→ Task details:
Only the lines below from the one containing "WHEREAS, the Board" to the one containing "3. The Board" should be repeated, both included and unchanged.

→ Record set:
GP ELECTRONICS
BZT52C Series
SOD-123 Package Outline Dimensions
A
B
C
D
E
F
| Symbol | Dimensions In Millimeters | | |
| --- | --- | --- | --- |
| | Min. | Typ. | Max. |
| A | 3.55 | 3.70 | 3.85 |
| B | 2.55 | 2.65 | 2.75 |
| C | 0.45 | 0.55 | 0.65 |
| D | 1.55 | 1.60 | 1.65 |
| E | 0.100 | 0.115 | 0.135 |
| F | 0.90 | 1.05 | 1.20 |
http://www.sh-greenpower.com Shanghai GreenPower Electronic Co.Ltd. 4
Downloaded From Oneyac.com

* * *

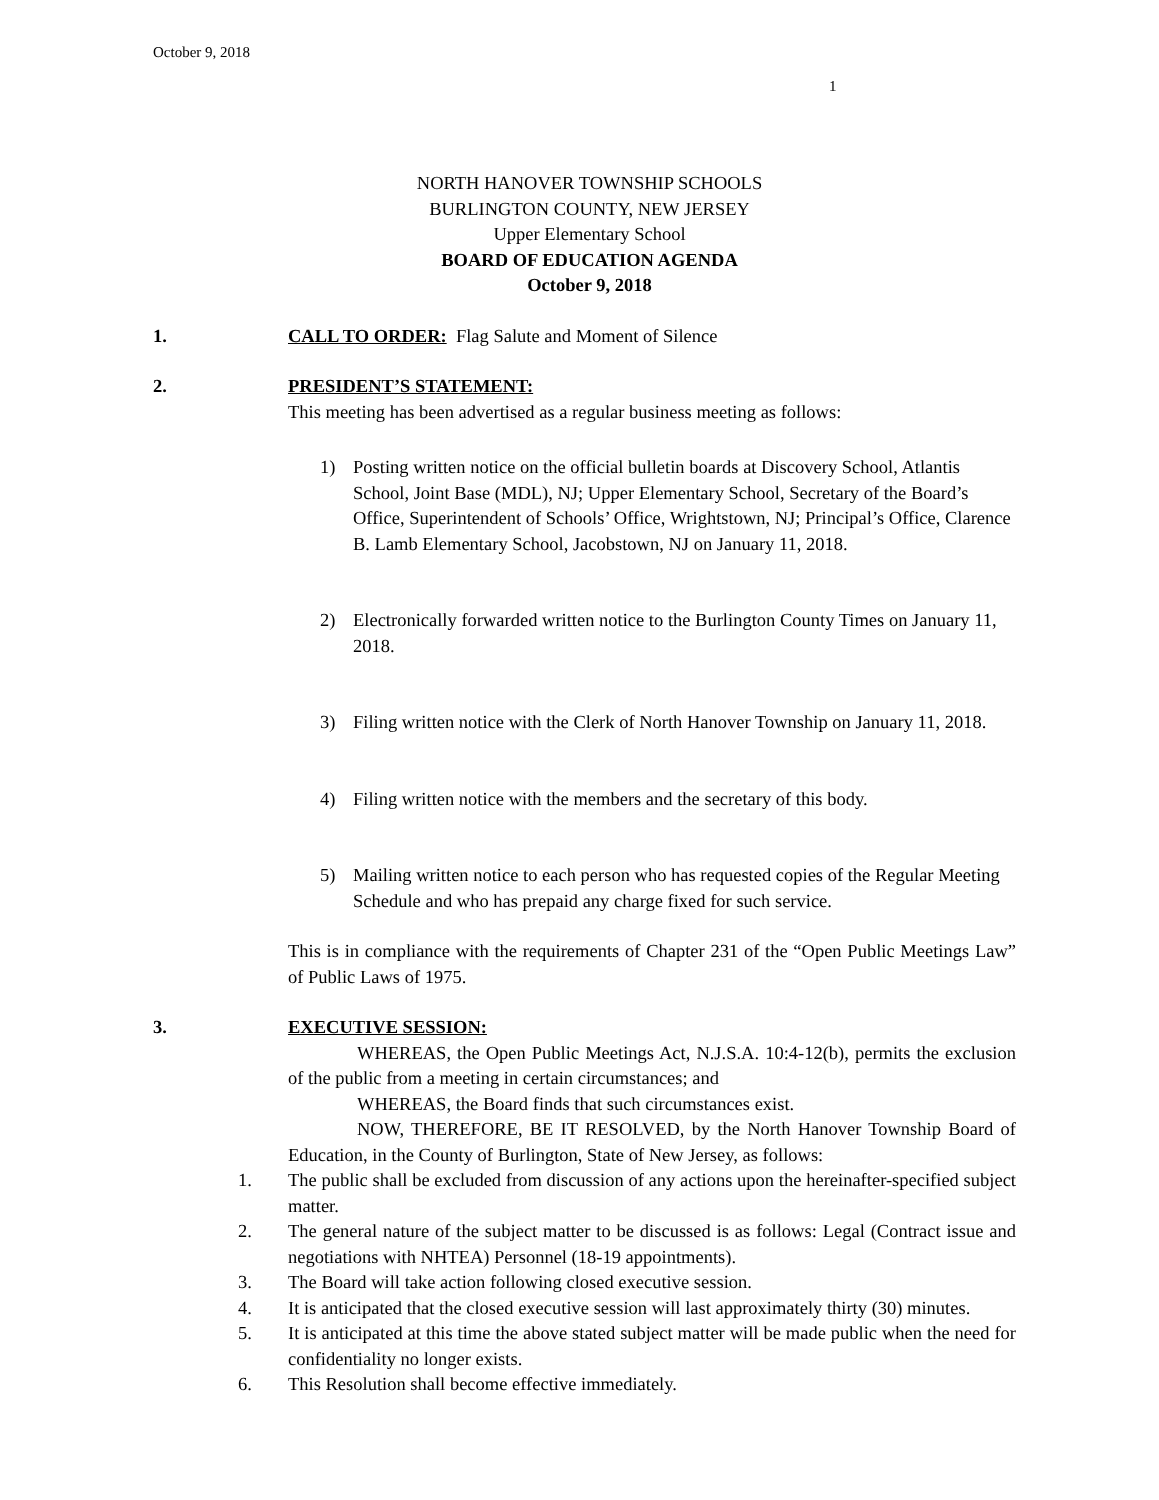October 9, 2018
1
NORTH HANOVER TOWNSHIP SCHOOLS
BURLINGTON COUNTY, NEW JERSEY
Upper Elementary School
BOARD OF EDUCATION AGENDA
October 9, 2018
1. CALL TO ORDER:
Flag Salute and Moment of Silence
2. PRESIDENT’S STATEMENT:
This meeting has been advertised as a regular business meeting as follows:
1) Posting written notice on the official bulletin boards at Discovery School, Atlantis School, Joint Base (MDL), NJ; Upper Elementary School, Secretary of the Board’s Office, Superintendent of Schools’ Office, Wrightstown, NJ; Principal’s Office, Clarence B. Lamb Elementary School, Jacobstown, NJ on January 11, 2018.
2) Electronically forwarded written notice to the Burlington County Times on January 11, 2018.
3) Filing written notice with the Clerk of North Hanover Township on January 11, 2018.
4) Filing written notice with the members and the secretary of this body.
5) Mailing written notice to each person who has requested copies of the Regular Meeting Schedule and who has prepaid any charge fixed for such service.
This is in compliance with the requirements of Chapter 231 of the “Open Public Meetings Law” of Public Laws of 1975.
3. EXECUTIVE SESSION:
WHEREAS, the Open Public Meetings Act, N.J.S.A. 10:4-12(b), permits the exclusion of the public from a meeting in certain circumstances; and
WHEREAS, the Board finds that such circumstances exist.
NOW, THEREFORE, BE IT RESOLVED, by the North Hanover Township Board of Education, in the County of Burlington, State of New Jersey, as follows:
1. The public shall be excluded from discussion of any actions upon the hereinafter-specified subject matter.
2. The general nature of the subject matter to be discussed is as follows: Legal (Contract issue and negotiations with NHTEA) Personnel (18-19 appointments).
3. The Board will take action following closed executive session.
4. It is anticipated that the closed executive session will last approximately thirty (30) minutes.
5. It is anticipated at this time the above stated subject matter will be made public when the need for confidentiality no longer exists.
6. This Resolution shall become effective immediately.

→ Problem solution:
WHEREAS, the Board finds that such circumstances exist.
NOW, THEREFORE, BE IT RESOLVED, by the North Hanover Township Board of Education, in the County of Burlington, State of New Jersey, as follows:
1. The public shall be excluded from discussion of any actions upon the hereinafter-specified subject matter.
2. The general nature of the subject matter to be discussed is as follows: Legal (Contract issue and negotiations with NHTEA) Personnel (18-19 appointments).
3. The Board will take action following closed executive session.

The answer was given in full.